--- RECORDS SUPPLIED ---

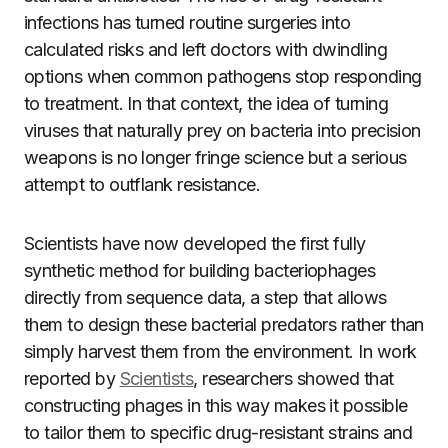
infections has turned routine surgeries into
calculated risks and left doctors with dwindling
options when common pathogens stop responding
to treatment. In that context, the idea of turning
viruses that naturally prey on bacteria into precision
weapons is no longer fringe science but a serious
attempt to outflank resistance.
Scientists have now developed the first fully
synthetic method for building bacteriophages
directly from sequence data, a step that allows
them to design these bacterial predators rather than
simply harvest them from the environment. In work
reported by
Scientists
, researchers showed that
constructing phages in this way makes it possible
to tailor them to specific drug-resistant strains and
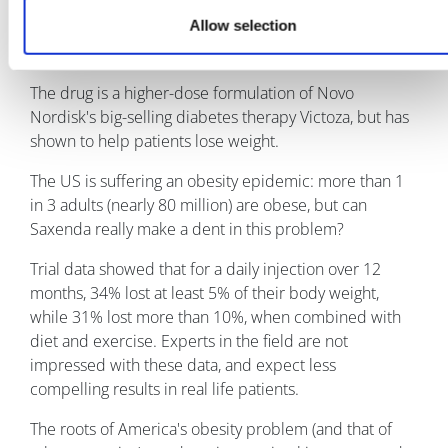
already licensed to treat diabetes under the brand
Allow selection
name Victoza, but this year gained approval to treat
obesity.
The drug is a higher-dose formulation of Novo
Nordisk's big-selling diabetes therapy Victoza, but has
shown to help patients lose weight.
The US is suffering an obesity epidemic: more than 1
in 3 adults (nearly 80 million) are obese, but can
Saxenda really make a dent in this problem?
Trial data showed that for a daily injection over 12
months, 34% lost at least 5% of their body weight,
while 31% lost more than 10%, when combined with
diet and exercise. Experts in the field are not
impressed with these data, and expect less
compelling results in real life patients.
The roots of America's obesity problem (and that of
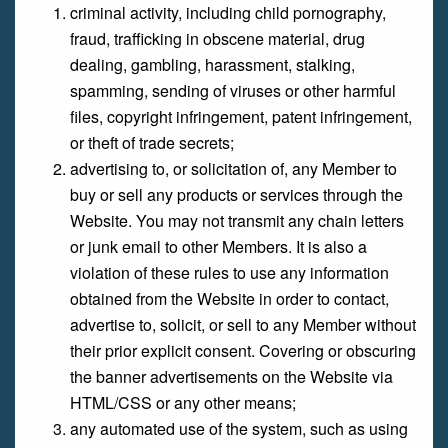
criminal activity, including child pornography,
fraud, trafficking in obscene material, drug
dealing, gambling, harassment, stalking,
spamming, sending of viruses or other harmful
files, copyright infringement, patent infringement,
or theft of trade secrets;
advertising to, or solicitation of, any Member to
buy or sell any products or services through the
Website. You may not transmit any chain letters
or junk email to other Members. It is also a
violation of these rules to use any information
obtained from the Website in order to contact,
advertise to, solicit, or sell to any Member without
their prior explicit consent. Covering or obscuring
the banner advertisements on the Website via
HTML/CSS or any other means;
any automated use of the system, such as using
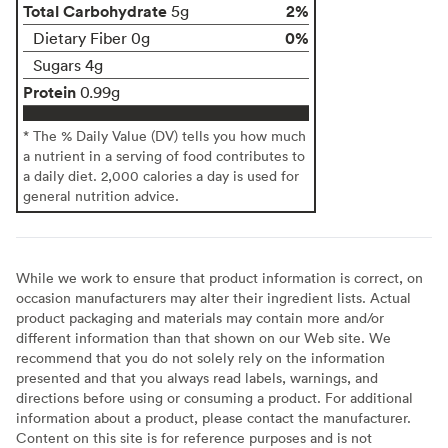
Total Carbohydrate
2%
5g
0%
Dietary Fiber 0g
Sugars 4g
Protein
0.99g
* The % Daily Value (DV) tells you how much
a nutrient in a serving of food contributes to
a daily diet. 2,000 calories a day is used for
general nutrition advice.
While we work to ensure that product information is correct, on
occasion manufacturers may alter their ingredient lists. Actual
product packaging and materials may contain more and/or
different information than that shown on our Web site. We
recommend that you do not solely rely on the information
presented and that you always read labels, warnings, and
directions before using or consuming a product. For additional
information about a product, please contact the manufacturer.
Content on this site is for reference purposes and is not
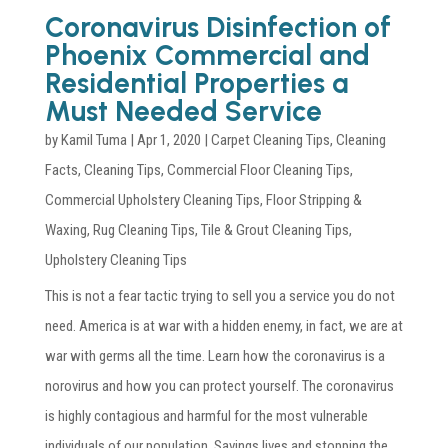
Coronavirus Disinfection of
Phoenix Commercial and
Residential Properties a
Must Needed Service
by
Kamil Tuma
|
Apr 1, 2020
|
Carpet Cleaning Tips
,
Cleaning
Facts
,
Cleaning Tips
,
Commercial Floor Cleaning Tips
,
Commercial Upholstery Cleaning Tips
,
Floor Stripping &
Waxing
,
Rug Cleaning Tips
,
Tile & Grout Cleaning Tips
,
Upholstery Cleaning Tips
This is not a fear tactic trying to sell you a service you do not
need. America is at war with a hidden enemy, in fact, we are at
war with germs all the time. Learn how the coronavirus is a
norovirus and how you can protect yourself. The coronavirus
is highly contagious and harmful for the most vulnerable
individuals of our population. Savings lives and stopping the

---

DESCRIPTION OF THE TASK —
Copy each line of the listing that contains "Floor".

RESULT FOR THIS EXERCISE —
Commercial Floor Cleaning Tips
Floor Stripping &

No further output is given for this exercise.